Your inclusion of the ICBI was an interesting choice. What made you include that “council” in the book?
I included the Chicago Statement on Biblical Inerrancy as a modern confession, not so much as a council. I stuck to only ecumenical councils in the book. But in the final chapter, I wrote about two modern confessions: Lausanne Covenant (1974) dealing with world evangelism and the Chicago Statement on Biblical Inerrancy (1978) dealing with biblical criticism.
Both statements did emerge from councils, but the new councils differed from the old ecumenical councils in one important detail, however; they did not consider themselves authoritative. Wary of the abuses of church authority in the past, the councils self-consciously advised their hearers to use their decisions for guidance only, not as dogma.

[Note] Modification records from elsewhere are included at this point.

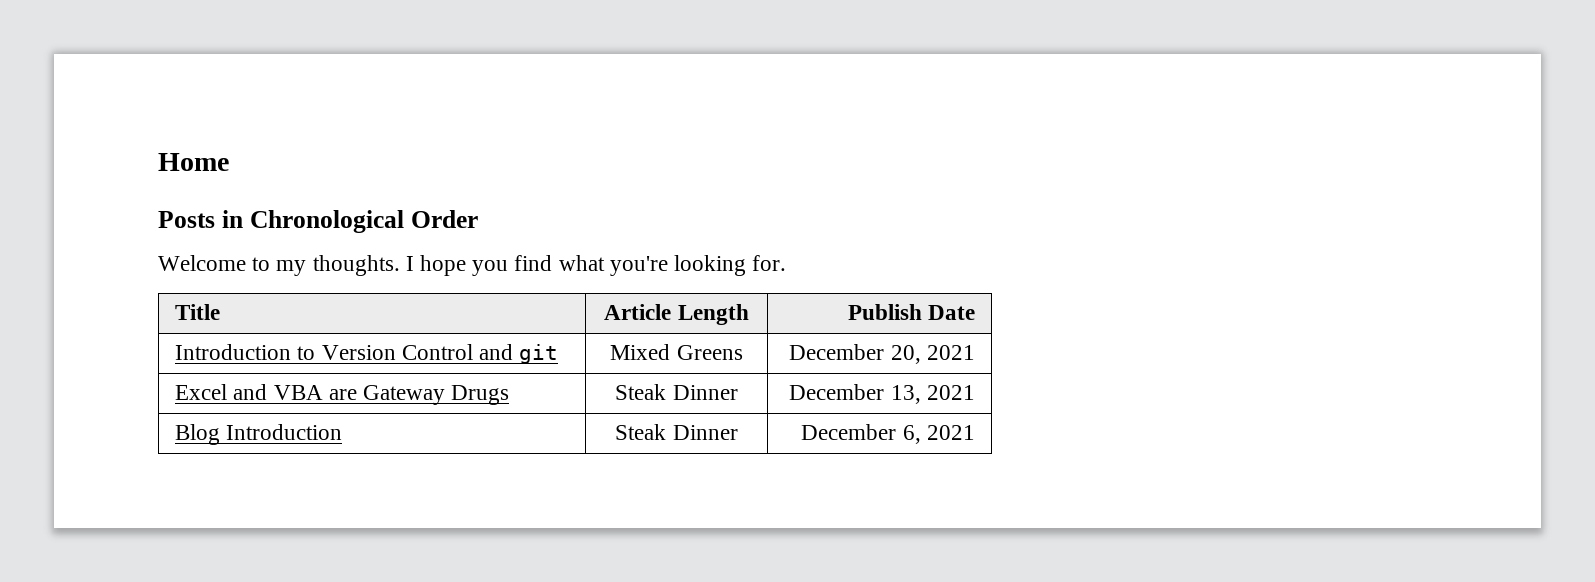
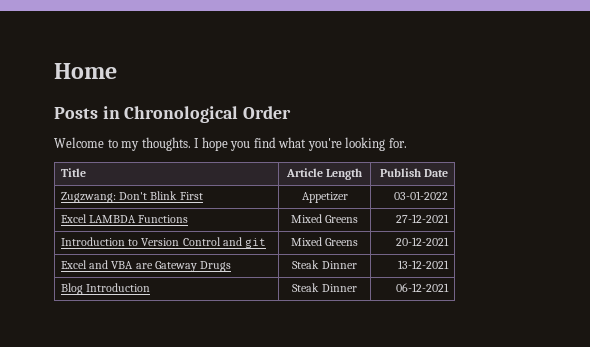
(975, 312) none -> [61,191,203,203] [301,192,348,203] [393,191,448,200] [61,214,189,223] [290,214,359,223] [395,214,449,223] // Zugzwang: Don't Blink First | Appetizer | 03-01-2022 // Excel LAMBDA Functions | Mixed Greens | 27-12-2021
[789,344,975,364] December 20, 2021 -> [395,237,449,246] 20-12-2021
[789,384,975,404] December 13, 2021 -> [397,260,449,269] 13-12-2021
[801,424,975,444] December 6, 2021 -> [395,283,449,292] 06-12-2021

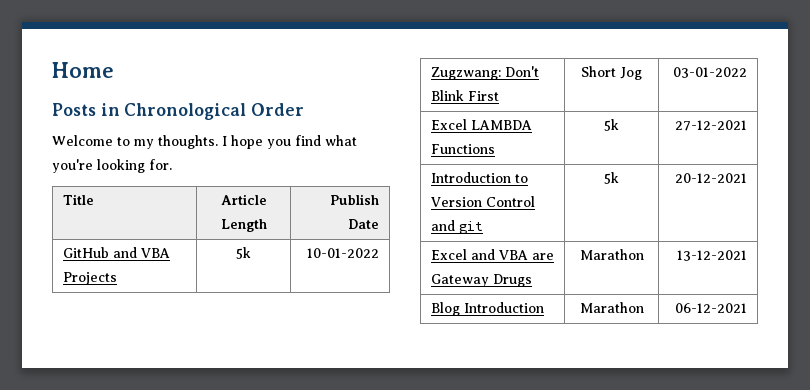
(448, 173) none -> [62,247,170,258] [62,272,117,285] [236,247,252,259] [307,248,380,258] // GitHub and VBA Projects | 5k | 10-01-2022
[301,192,348,203] Appetizer -> [581,66,642,80] Short Jog
[290,214,359,223] Mixed Greens -> [604,119,619,131] 5k
[290,237,359,246] Mixed Greens -> [604,172,619,184] 5k
[292,260,357,269] Steak Dinner -> [579,249,644,260] Marathon
[292,283,357,292] Steak Dinner -> [579,302,644,313] Marathon

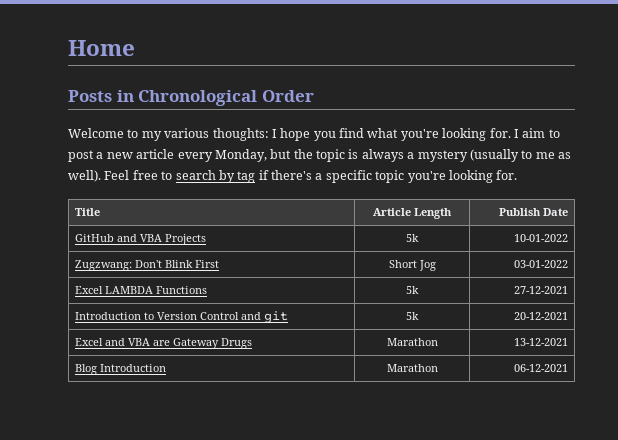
[158,135,218,149] thoughts. -> [164,128,269,141] various thoughts:
(172, 164) none -> [513,128,560,138] [68,149,571,162] [68,170,518,183] I aim to post a new article every Monday, but the topic is always a mystery (usually to me as well). Feel free to search by tag if there's a specific topic you're looking for.

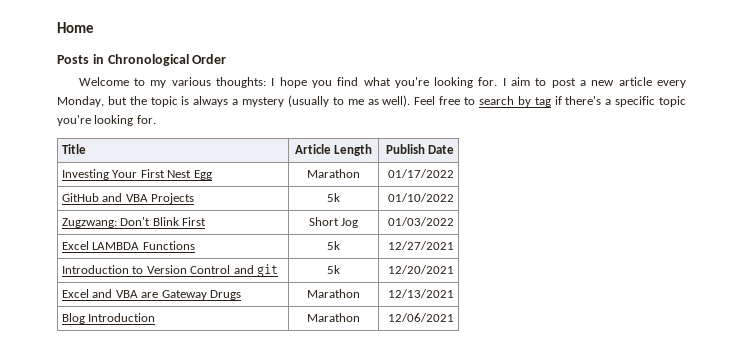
(569, 212) none -> [62,169,212,180] [307,169,360,178] [387,169,454,178] // Investing Your First Nest Egg | Marathon | 01/17/2022
[514,234,569,242] 10-01-2022 -> [387,193,454,202] 01/10/2022
[514,260,569,268] 03-01-2022 -> [387,217,454,226] 01/03/2022
[514,286,569,294] 27-12-2021 -> [387,241,454,250] 12/27/2021
[514,312,569,320] 20-12-2021 -> [387,265,454,274] 12/20/2021
[514,338,569,346] 13-12-2021 -> [387,289,454,298] 12/13/2021
[514,364,569,372] 06-12-2021 -> [387,313,454,322] 12/06/2021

Clearly, Christian doctrine did not stop developing after the ancient councils and creeds. Although the majority of new confessions of faith came about during the Reformation in order to distinguish Christian bodies from one another and to affirm the historic ecumenical councils, more recent times have seen joint confessions from Christians of all kinds of denominations. Indeed, a new series of movements are calling themselves ecumenical to show that they are attempting to reestablish the unity that has been eroded by the splintering sectarianism of modern Christianity. Just as new dilemmas had prompted the ancient Christians to define their beliefs more sharply, the fresh challenges presented by a well-connected, technologically advanced world have led Christians of all stripes to seek doctrinal unity to address the challenges posed by the modern world.

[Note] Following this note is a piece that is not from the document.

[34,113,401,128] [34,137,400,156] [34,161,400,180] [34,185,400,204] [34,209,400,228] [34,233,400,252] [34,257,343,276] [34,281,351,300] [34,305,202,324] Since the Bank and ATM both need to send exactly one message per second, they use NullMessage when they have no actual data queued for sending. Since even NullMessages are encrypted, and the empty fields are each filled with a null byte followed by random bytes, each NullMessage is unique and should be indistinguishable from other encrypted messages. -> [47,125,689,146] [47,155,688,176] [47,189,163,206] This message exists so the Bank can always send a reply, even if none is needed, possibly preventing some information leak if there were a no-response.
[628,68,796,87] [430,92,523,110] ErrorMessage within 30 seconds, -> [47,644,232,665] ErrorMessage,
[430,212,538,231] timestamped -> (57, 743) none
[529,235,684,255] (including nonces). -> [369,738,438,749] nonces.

Two of these challenges include biblical criticism and world evangelism. The late nineteenth century saw the rise of a skeptical academic class that claimed hitherto unknown techniques for unlocking the origins of the Bible. With the Bible being treated more and more like a merely human book, as prone to mistakes as any other human book, various conservative Protestant churches found it necessary to define and defend the inerrancy, or complete accuracy, of Scripture. As a result, the Chicago Statement on Biblical Inerrancy was drafted in 1978 by a gathering of several hundred evangelical church leaders.